Aim of the exercise
Please copy every line with the string "Северус" from the entries below.
########################################
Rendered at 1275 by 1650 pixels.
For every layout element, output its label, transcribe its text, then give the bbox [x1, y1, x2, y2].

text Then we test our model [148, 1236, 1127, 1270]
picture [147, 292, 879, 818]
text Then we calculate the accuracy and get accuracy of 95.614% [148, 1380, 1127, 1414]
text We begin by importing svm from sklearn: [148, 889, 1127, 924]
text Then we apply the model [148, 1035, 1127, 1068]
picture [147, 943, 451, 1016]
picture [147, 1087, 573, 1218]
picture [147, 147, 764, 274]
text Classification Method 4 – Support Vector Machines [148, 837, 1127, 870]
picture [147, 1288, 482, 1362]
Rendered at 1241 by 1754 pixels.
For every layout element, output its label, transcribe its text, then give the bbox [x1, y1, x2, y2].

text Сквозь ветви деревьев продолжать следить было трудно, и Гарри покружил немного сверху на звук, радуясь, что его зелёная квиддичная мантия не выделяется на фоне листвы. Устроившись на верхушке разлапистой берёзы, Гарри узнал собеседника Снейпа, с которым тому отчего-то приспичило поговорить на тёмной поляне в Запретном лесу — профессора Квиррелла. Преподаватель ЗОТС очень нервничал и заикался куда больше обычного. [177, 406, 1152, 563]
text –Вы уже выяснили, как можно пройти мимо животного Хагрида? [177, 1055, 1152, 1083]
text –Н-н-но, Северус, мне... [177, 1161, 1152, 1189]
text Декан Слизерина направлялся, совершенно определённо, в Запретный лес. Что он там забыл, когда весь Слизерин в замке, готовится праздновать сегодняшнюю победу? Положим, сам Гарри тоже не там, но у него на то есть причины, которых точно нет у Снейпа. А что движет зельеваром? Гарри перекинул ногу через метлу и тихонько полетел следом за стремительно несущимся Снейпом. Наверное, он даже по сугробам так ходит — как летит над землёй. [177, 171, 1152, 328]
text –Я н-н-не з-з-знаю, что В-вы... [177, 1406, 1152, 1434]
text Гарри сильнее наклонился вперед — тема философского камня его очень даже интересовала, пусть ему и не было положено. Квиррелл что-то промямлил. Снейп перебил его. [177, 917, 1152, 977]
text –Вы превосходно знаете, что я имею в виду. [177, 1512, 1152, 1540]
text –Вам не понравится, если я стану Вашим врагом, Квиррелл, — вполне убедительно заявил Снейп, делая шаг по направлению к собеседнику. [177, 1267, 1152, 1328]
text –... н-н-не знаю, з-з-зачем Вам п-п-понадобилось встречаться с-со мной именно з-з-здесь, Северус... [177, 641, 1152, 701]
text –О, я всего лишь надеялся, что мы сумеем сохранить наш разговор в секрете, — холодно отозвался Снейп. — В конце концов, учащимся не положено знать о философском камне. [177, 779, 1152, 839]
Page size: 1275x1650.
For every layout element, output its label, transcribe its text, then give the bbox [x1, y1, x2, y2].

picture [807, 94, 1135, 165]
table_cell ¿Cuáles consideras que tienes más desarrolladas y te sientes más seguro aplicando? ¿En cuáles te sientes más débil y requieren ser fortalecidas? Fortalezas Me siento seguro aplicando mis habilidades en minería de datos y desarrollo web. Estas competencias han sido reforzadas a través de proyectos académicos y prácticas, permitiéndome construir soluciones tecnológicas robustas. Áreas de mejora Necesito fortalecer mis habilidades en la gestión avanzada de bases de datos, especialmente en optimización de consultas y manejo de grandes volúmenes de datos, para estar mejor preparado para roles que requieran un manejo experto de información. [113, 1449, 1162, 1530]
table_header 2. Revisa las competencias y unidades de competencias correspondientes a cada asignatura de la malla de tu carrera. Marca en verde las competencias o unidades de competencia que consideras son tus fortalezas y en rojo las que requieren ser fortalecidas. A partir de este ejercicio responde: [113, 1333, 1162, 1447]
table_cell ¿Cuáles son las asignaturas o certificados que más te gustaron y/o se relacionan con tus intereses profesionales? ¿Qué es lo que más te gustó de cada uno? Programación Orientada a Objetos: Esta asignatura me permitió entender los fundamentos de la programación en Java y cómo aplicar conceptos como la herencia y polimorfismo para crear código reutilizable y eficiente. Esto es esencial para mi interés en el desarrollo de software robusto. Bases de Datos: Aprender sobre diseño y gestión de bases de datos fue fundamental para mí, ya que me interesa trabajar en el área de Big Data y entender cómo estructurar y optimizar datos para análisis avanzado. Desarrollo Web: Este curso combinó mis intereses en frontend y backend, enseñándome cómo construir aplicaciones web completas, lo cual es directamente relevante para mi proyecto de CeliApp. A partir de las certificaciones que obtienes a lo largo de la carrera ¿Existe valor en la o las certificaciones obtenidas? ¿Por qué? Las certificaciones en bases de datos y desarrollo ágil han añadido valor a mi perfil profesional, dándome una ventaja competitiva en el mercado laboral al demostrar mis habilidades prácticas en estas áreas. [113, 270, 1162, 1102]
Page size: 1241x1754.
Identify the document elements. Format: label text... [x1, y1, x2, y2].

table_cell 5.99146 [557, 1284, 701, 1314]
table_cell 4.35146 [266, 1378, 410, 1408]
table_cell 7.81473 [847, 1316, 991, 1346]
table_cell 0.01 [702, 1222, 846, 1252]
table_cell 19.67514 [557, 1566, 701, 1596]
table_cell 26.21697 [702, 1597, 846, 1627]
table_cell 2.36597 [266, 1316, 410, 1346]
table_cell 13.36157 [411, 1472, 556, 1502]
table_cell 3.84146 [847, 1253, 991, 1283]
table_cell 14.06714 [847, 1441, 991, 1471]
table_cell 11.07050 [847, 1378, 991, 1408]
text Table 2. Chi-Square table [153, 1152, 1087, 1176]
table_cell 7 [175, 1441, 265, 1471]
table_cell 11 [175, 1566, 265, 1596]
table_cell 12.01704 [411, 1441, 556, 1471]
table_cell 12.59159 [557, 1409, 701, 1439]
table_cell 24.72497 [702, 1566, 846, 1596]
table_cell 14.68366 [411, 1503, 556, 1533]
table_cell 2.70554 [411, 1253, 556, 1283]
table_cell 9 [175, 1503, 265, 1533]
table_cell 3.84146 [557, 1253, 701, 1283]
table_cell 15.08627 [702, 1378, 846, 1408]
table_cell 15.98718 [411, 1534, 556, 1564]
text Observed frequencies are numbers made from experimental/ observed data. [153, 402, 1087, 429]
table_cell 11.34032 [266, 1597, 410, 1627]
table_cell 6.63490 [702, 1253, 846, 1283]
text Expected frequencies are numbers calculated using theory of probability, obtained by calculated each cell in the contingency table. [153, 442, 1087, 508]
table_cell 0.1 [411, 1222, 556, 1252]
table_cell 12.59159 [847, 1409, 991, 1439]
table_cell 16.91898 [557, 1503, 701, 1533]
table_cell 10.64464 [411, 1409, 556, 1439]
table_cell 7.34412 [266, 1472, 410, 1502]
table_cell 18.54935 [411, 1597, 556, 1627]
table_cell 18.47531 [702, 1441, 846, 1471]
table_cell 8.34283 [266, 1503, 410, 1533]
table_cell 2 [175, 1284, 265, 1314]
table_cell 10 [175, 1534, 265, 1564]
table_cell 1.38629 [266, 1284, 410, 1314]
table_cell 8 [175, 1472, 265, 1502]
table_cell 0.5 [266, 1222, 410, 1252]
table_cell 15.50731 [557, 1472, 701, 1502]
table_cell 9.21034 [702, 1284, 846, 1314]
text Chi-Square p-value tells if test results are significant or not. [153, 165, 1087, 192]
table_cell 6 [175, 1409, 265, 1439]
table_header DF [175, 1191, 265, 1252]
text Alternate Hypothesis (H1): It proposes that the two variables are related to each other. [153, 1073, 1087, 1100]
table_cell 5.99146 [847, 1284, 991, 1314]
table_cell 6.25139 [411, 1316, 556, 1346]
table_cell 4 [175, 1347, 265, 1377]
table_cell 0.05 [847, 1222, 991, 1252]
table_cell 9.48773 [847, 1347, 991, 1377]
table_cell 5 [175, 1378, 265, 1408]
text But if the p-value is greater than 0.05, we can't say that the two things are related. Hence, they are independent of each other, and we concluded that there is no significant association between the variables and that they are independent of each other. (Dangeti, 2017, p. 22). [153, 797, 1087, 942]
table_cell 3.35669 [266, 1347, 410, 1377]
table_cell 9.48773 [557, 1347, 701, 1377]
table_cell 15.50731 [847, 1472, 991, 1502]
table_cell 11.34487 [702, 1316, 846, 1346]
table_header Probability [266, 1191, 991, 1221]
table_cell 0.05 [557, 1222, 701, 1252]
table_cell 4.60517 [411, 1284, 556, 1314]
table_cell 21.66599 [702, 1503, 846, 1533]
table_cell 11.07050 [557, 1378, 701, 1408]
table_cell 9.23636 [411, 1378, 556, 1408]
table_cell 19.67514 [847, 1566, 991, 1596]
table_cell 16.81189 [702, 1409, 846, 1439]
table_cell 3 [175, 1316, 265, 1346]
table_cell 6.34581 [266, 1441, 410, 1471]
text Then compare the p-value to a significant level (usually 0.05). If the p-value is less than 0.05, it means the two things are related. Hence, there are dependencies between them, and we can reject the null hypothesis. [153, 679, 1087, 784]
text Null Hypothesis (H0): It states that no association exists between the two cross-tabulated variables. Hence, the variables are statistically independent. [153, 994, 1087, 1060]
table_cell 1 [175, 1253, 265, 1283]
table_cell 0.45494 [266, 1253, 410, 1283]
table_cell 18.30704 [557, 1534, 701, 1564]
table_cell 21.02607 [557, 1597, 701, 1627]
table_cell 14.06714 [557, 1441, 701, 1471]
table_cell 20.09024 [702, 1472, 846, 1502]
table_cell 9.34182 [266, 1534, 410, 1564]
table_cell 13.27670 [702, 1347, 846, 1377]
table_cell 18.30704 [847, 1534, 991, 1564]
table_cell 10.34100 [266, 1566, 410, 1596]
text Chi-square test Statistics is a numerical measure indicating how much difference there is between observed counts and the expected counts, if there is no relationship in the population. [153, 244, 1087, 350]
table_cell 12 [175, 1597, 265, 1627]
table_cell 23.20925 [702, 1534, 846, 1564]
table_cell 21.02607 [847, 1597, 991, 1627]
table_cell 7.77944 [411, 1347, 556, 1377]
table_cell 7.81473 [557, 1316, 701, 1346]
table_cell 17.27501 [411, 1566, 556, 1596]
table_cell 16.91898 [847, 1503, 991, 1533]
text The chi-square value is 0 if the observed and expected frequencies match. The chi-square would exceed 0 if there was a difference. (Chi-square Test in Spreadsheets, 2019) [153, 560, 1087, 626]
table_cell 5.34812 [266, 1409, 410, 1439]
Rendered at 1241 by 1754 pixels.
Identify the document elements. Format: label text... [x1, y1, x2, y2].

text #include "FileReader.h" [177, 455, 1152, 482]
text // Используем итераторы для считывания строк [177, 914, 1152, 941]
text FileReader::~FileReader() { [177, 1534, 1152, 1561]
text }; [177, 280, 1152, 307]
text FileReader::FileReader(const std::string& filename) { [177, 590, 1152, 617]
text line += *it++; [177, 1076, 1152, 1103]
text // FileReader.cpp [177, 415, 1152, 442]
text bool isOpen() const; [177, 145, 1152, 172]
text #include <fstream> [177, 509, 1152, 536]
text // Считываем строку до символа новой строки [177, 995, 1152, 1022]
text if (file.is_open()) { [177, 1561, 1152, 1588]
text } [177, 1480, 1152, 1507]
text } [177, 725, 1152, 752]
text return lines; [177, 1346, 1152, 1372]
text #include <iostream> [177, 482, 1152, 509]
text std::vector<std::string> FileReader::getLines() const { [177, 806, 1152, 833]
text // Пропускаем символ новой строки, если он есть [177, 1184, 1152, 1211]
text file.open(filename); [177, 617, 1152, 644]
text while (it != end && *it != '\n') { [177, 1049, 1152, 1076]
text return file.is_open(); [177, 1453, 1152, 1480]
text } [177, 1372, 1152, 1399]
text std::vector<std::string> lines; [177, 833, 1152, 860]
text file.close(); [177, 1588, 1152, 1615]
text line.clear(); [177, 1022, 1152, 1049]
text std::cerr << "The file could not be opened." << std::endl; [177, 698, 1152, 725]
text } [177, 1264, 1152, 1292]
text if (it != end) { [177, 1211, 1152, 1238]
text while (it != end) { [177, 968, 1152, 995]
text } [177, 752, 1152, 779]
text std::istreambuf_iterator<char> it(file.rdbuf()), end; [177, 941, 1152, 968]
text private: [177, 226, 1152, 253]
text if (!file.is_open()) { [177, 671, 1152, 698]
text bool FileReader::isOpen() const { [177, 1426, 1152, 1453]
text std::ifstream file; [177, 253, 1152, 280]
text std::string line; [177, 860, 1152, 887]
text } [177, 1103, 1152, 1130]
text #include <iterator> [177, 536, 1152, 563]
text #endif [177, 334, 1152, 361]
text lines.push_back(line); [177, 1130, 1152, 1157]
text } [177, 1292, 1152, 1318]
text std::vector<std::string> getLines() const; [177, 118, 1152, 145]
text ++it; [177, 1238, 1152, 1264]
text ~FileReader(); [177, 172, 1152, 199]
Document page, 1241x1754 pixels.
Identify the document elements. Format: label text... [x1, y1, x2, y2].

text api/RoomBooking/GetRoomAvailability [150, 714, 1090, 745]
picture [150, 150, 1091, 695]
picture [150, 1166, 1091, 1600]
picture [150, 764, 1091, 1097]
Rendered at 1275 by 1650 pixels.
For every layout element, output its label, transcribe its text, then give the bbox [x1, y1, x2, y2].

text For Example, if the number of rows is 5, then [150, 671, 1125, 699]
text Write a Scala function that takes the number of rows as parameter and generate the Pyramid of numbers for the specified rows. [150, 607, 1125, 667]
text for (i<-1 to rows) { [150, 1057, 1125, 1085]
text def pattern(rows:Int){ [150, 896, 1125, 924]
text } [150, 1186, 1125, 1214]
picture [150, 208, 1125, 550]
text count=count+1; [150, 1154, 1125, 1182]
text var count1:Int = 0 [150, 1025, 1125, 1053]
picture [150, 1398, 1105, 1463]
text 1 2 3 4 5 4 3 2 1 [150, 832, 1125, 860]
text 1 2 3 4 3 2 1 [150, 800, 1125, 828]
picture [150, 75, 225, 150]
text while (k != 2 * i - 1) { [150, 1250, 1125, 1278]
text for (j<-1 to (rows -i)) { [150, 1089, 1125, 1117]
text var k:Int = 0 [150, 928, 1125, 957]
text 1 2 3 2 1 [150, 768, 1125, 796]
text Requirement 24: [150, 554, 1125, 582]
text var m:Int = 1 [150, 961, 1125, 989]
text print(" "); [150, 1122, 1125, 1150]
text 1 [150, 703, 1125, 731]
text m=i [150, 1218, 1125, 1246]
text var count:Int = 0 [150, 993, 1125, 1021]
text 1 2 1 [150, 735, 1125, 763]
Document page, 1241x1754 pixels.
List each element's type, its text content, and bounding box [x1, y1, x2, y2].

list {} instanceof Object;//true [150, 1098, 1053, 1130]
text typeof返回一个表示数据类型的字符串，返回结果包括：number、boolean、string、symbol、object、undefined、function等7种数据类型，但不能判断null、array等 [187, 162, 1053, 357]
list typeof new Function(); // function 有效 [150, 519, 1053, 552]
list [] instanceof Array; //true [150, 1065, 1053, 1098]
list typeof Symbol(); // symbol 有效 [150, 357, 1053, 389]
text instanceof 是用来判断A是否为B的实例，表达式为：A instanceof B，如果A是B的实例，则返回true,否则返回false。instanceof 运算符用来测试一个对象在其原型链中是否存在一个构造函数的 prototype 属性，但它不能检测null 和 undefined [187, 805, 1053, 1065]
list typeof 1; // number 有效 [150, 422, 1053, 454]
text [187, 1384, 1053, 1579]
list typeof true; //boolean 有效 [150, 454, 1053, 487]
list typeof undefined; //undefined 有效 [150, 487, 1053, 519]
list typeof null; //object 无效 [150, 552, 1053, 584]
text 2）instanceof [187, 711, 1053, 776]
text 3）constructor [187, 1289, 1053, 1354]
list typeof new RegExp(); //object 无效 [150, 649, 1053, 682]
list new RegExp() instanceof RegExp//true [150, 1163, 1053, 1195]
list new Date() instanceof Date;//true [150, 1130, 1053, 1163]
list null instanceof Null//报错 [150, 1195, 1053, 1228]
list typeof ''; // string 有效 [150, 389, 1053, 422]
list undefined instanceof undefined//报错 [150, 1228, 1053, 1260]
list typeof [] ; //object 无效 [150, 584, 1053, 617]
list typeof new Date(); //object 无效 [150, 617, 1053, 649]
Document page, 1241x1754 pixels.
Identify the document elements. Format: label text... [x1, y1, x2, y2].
########################################
The answer
text –Н-н-но, Северус, мне... [177, 1161, 1152, 1189]
text –... н-н-не знаю, з-з-зачем Вам п-п-понадобилось встречаться с-со мной именно з-з-здесь, Северус... [177, 641, 1152, 701]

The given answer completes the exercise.